**Problem to solve:**
Quote everything in the records below from the first line down to the line containing "Lokale: Lokale -> Bedarf", including that line.

__________________________________________________

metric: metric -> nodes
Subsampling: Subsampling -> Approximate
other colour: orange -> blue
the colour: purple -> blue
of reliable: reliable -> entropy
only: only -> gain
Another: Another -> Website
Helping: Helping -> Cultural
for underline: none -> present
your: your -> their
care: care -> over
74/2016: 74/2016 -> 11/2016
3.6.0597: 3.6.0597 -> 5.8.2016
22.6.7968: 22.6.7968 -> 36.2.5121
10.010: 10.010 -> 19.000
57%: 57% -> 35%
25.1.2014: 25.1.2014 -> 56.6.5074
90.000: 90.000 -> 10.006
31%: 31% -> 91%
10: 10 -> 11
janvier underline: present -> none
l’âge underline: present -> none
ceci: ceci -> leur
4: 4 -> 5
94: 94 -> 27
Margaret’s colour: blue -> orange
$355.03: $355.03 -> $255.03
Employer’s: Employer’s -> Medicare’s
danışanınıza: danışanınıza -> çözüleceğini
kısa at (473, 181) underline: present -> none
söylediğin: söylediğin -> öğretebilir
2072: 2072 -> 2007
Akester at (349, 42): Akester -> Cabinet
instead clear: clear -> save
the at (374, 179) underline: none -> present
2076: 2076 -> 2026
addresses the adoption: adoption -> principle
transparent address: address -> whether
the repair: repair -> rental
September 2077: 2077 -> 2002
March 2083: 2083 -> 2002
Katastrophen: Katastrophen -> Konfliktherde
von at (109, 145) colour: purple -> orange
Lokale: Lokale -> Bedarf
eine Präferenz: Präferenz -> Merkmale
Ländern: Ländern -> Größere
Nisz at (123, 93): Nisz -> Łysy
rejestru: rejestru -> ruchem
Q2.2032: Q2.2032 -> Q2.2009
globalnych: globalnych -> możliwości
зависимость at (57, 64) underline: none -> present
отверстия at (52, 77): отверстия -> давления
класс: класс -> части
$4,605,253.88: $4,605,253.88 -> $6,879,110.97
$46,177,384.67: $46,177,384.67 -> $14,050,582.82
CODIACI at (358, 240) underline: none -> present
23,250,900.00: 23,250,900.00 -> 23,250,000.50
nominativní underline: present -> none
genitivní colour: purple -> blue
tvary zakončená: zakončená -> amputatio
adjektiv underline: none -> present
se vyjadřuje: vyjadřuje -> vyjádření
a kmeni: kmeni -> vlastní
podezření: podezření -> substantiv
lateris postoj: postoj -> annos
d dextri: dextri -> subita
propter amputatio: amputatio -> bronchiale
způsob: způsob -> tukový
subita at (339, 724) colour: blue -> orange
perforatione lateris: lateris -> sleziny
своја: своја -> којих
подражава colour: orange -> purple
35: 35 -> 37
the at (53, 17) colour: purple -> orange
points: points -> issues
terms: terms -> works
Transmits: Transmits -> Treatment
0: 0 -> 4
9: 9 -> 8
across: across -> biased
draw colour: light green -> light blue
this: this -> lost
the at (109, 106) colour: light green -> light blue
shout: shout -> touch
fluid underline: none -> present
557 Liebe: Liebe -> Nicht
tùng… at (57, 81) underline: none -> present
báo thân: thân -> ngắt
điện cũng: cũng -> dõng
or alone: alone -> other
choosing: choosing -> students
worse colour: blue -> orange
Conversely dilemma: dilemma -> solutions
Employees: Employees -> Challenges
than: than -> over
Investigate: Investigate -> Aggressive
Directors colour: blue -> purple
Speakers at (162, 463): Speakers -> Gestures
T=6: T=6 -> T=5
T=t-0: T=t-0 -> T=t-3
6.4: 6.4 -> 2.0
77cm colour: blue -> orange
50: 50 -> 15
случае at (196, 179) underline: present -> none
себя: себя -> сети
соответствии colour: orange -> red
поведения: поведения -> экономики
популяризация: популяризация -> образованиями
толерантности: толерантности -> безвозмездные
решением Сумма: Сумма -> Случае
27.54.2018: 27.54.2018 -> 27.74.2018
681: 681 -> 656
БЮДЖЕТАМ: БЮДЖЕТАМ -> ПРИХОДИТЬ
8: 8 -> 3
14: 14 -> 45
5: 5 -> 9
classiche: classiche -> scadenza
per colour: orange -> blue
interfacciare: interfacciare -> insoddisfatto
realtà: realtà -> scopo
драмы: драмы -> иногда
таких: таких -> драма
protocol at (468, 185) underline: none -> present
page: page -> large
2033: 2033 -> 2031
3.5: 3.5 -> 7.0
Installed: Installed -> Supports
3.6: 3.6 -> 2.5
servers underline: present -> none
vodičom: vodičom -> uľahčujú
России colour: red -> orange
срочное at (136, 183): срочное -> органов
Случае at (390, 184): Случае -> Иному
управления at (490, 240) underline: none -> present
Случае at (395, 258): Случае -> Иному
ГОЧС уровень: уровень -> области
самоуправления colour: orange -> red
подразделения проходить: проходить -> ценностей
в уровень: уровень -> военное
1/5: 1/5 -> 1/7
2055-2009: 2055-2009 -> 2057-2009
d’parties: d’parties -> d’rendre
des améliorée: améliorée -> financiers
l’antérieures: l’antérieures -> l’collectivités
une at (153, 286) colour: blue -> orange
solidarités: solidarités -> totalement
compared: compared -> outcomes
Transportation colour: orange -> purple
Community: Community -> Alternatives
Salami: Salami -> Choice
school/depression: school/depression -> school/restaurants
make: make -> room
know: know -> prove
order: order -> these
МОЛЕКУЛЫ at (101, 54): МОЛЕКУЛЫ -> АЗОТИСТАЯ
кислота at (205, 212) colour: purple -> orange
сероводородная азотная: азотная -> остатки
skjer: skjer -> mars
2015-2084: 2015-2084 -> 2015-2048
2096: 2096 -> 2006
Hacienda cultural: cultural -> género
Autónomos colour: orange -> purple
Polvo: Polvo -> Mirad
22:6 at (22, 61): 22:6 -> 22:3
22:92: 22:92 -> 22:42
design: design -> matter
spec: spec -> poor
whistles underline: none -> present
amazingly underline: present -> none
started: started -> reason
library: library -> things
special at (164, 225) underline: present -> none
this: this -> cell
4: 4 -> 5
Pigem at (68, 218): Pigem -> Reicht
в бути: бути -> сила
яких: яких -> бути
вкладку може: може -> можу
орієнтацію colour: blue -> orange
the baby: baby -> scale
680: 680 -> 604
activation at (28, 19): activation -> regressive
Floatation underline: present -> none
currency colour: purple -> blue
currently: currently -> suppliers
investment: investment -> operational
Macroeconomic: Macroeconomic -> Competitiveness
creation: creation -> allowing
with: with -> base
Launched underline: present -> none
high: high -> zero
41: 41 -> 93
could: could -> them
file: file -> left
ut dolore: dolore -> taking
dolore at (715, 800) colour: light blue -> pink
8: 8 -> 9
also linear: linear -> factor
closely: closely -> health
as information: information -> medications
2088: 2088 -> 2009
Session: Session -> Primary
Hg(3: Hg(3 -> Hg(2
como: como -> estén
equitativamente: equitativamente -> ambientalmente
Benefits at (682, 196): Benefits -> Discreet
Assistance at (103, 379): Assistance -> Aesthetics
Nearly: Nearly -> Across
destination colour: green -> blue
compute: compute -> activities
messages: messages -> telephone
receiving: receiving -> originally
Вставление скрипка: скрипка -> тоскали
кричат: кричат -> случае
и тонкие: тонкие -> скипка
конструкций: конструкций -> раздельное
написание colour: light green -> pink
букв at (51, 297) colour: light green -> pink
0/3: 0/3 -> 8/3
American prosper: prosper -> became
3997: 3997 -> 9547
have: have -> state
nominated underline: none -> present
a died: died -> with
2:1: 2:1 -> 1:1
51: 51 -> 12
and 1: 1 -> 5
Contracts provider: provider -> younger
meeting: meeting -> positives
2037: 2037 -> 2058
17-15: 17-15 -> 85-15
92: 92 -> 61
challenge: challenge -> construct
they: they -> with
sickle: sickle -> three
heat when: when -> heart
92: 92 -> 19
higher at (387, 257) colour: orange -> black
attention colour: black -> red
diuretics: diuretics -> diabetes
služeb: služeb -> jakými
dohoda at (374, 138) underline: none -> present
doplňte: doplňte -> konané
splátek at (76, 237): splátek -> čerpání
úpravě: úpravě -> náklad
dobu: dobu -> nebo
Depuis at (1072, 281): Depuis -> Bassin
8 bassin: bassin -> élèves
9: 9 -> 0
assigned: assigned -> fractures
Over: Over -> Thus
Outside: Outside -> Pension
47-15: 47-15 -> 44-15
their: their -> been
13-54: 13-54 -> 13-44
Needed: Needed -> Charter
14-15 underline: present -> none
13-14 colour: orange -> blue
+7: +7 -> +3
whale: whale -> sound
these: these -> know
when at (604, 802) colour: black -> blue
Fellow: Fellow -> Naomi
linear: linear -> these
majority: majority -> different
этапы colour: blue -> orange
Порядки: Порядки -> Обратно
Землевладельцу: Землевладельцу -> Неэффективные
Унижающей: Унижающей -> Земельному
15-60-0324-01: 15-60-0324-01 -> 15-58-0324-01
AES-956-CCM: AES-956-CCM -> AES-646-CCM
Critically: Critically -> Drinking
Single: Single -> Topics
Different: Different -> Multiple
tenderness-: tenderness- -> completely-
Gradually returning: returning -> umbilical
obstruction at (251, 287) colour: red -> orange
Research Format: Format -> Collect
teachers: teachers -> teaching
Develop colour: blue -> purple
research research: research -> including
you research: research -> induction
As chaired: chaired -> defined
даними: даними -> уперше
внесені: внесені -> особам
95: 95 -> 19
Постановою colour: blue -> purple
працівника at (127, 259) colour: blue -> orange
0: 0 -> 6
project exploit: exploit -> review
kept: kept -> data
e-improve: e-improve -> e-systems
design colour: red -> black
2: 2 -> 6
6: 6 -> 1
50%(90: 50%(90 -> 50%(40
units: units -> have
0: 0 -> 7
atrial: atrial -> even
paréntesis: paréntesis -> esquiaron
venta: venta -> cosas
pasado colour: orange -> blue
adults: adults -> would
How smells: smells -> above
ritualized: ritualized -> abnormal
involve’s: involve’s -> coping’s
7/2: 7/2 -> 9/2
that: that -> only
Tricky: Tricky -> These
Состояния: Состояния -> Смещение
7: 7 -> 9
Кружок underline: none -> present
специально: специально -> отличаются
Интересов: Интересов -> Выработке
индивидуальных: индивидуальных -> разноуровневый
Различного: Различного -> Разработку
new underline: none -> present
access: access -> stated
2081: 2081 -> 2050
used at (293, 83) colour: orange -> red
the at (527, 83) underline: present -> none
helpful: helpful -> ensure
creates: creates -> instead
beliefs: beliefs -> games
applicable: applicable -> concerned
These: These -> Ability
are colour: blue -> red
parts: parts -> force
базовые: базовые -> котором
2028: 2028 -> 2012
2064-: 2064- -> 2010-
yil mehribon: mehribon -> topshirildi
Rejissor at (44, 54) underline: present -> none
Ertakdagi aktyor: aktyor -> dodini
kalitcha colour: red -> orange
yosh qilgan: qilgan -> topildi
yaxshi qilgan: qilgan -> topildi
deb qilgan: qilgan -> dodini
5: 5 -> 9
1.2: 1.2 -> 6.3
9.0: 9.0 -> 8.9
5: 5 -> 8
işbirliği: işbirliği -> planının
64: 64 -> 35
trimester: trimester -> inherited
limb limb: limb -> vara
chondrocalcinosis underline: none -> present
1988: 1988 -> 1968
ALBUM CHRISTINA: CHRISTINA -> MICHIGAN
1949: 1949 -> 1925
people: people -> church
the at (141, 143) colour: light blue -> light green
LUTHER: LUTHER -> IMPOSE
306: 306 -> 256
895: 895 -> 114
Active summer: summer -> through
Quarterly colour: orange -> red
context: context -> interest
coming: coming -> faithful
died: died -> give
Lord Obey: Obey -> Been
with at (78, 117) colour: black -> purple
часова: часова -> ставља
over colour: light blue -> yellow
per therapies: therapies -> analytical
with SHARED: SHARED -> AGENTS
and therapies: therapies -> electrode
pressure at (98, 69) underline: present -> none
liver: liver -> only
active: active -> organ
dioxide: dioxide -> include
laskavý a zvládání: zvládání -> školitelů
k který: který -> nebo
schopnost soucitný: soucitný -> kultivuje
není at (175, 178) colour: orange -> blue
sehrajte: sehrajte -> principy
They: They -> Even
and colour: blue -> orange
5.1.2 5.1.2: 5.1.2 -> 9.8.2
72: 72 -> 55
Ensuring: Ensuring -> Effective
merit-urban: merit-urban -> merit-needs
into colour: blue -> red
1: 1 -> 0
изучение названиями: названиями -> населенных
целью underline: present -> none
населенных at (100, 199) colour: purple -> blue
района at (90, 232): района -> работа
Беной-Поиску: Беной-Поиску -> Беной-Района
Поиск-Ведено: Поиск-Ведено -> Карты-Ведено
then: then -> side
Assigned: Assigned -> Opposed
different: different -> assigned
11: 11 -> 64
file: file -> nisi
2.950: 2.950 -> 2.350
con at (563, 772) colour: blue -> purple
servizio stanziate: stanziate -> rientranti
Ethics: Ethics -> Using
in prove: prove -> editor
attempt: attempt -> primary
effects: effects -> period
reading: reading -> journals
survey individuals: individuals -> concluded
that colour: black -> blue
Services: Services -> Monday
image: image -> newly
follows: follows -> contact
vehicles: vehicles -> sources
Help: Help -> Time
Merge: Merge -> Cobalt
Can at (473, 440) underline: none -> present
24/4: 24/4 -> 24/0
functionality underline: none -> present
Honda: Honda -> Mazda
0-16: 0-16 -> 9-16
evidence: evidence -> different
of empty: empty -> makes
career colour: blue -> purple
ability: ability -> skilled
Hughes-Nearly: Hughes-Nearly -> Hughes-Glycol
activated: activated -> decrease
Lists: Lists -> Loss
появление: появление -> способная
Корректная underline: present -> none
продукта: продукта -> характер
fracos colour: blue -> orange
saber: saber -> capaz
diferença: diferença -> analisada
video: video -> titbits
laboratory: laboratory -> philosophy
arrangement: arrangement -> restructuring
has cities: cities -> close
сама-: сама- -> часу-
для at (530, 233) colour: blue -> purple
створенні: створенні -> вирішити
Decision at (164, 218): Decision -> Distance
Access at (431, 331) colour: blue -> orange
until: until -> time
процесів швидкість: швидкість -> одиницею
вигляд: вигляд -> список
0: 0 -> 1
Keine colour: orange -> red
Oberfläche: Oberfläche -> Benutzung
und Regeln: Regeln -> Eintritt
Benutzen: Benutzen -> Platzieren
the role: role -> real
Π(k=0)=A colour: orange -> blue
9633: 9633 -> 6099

__________________________________________________

**Answer to this exercise:**
metric: metric -> nodes
Subsampling: Subsampling -> Approximate
other colour: orange -> blue
the colour: purple -> blue
of reliable: reliable -> entropy
only: only -> gain
Another: Another -> Website
Helping: Helping -> Cultural
for underline: none -> present
your: your -> their
care: care -> over
74/2016: 74/2016 -> 11/2016
3.6.0597: 3.6.0597 -> 5.8.2016
22.6.7968: 22.6.7968 -> 36.2.5121
10.010: 10.010 -> 19.000
57%: 57% -> 35%
25.1.2014: 25.1.2014 -> 56.6.5074
90.000: 90.000 -> 10.006
31%: 31% -> 91%
10: 10 -> 11
janvier underline: present -> none
l’âge underline: present -> none
ceci: ceci -> leur
4: 4 -> 5
94: 94 -> 27
Margaret’s colour: blue -> orange
$355.03: $355.03 -> $255.03
Employer’s: Employer’s -> Medicare’s
danışanınıza: danışanınıza -> çözüleceğini
kısa at (473, 181) underline: present -> none
söylediğin: söylediğin -> öğretebilir
2072: 2072 -> 2007
Akester at (349, 42): Akester -> Cabinet
instead clear: clear -> save
the at (374, 179) underline: none -> present
2076: 2076 -> 2026
addresses the adoption: adoption -> principle
transparent address: address -> whether
the repair: repair -> rental
September 2077: 2077 -> 2002
March 2083: 2083 -> 2002
Katastrophen: Katastrophen -> Konfliktherde
von at (109, 145) colour: purple -> orange
Lokale: Lokale -> Bedarf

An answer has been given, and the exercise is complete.